Читать книгу Слово и дело. Книга 2. Мои любезные конфиденты - Валентин Пикуль - Страница 13

Летопись первая. На рубежах
Глава одиннадцатая

Оглавление

Когда «Тобол» с разлету уперся форштевнем в зеленоватые льды, поначалу решили – проскочим. Так думал и Овцын.

– Пчел бояться – меду не пробовать! – сказал лейтенант и велел якорь бросать…

В темную глубь длинным буравом впивался канат, сверля пучину. Где-то там, в таинственном полумраке стылых вод, распугивая рыбин, сейчас якорь ляжет на грунт, острым бивнем клешни своей возмутит вечную чистоту векового безмолвия…

– Стоп! Кончай травить, слабину выбери.

– Взял якорь? – спросил от штурвала Афанасий Куров.

– Взял, – поежился Овцын. – Стоим крепко.

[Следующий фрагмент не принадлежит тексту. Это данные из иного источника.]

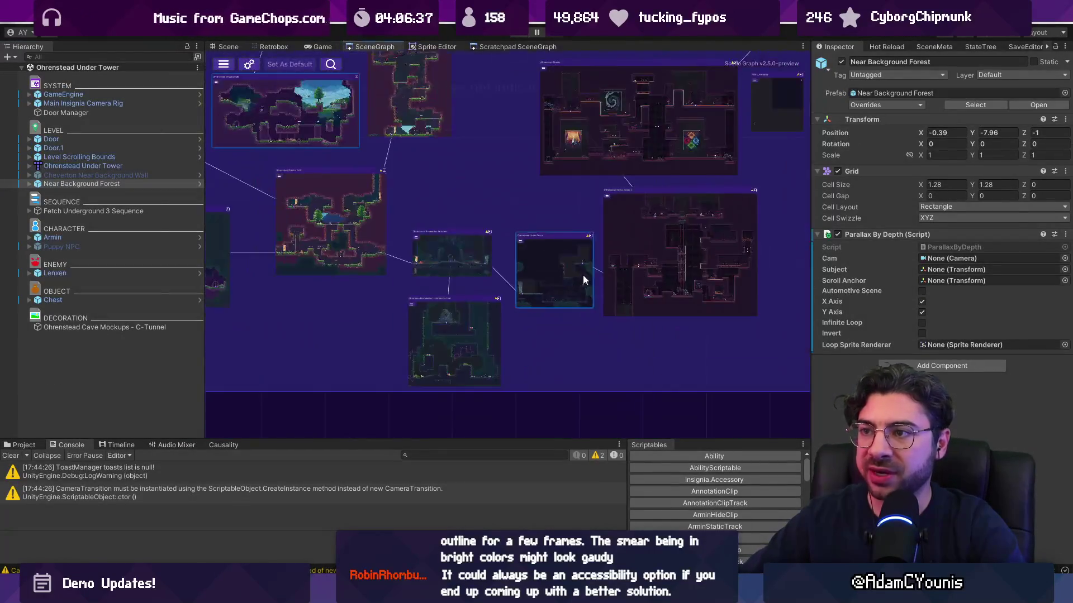
{"action": "double_click", "coordinate": [395, 221]}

Было всем зябко. Плотный лед лежал рядом, закрывая дубель-шлюпу путь в океан. Берег едва угадывался вдали. Холодный день угасал, весь в искристом мерцании. Стали ждать, когда разомкнется ледяная преграда. Верилось в опыт прежних походов. Трое самоедов, взятых в плавание, сидели в трюме на корточках, посматривая искоса, чмокая языками. «Распаления» льда не сулили.

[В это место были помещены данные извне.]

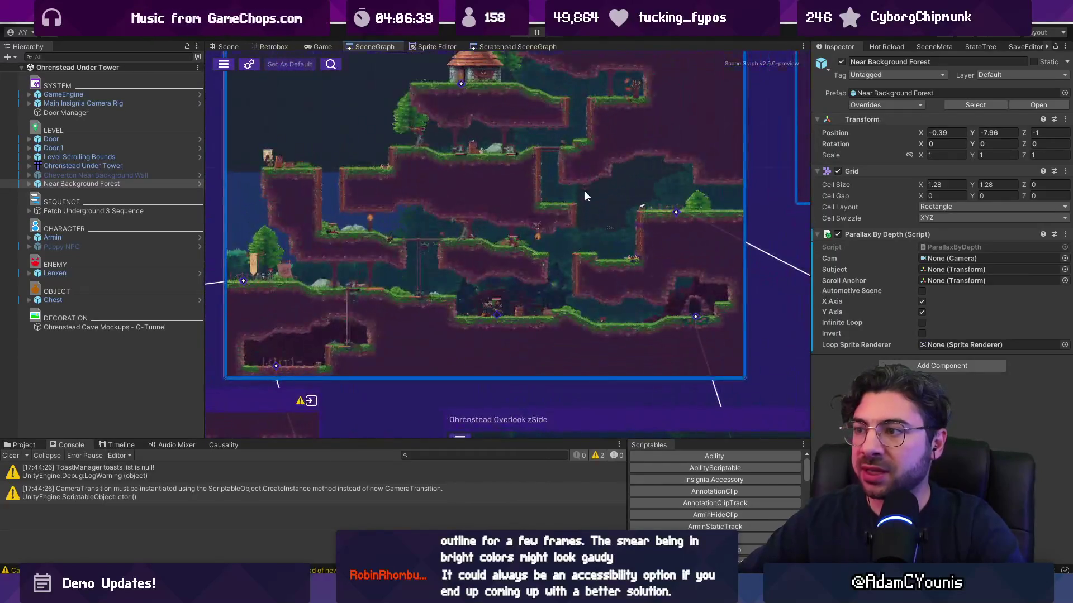
{"action": "key", "text": "ctrl+p"}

Первым умер корабельный плотник. Овцын наблюдал, как рядом с якорным канатом медленно тонет его тело в белом саване. Вот он уже едва виднеется… синева затопила все… Прощай, товарищ!

– Я лягу, – сказал Овцын своему подштурману.

В каюте уперся ногами в переборку, свистнул собаку Нюшку, чтобы легла рядом, его грея, и больше лейтенант не вставал. Сны были тяжкие, нехорошие. Приходила к нему в снах княжна Катерина Долгорукая, мучила в поцелуях – влажных и грубых. Проснувшись, Овцын почесал ногу. Опять зачесалось… Что там такое? Задрал штанину… Так и есть: скорбут!

– Началось, – сказал Овцын и упал на подушки.

Куров вполз в каюту на коленях (уже не мог ходить).

– И ты? – спросил его Овцын. – А что наверху?

– Не распалило. Умер матрос Шаламов… Подниметесь?

– Сейчас… встану.

А мир был светел, ветер свеж, в смерть не хотелось верить. Как ослепителен был вечный блеск мира полуночного!..

Следя за тонущим покойником, Овцын встряхнулся.

– Эх, навигаторы, – сказал недовольно. – Да шлюп-то наш давно сносит льдами. Куда же вахта смотрела, раззявы?

Куров тронул якорный канат, он подался свободно, безгрузно. Выбрали его на палуб, и Куров показал лейтенанту лопнувший от перегнива конец.

– Бросай вторый! – велел Овцын и полез обратно в каюту.

А там – чад лампадки перед иконой Николы, грязь засаленных мехов, качка постылая и удушье, течет по бортам сизая плесень. Снова лег, стараясь «услышать» грунт. Второй якорь забирал плохо. Одна чугунная лапа у него давно была сломана. Лед ночью стал напирать, двигая «Тобол». Умер хороший человек – рудознатец Медведев, и Овцын уже не мог подняться на палуб.

– Без меня, – попросил. – Видит бог, я ослабел…

Скоро на вахте остались только квартирмейстер с учеником геодезии да с ним двенадцать солдат. Остальные полегли на рундуках – в тоске. Дубель-шлюп всю ночь напропалую стучал носом в ледяной барьер, словно в двери нерасторжимые. Смерть стояла рядом… Доколе ждать?

– Позови ко мне самоядь, – сказал Овцын кают-вахтеру.

Проводники-самоеды вошли и затрясли головами: лето необычно холодное, лед не раздвинется, скоро уж осень, и тогда… Слабеющей рукою Овцын разлил водку по чаркам. И свою чарку поднял.

– Вам верю, – сказал проводникам… – Вы здешние…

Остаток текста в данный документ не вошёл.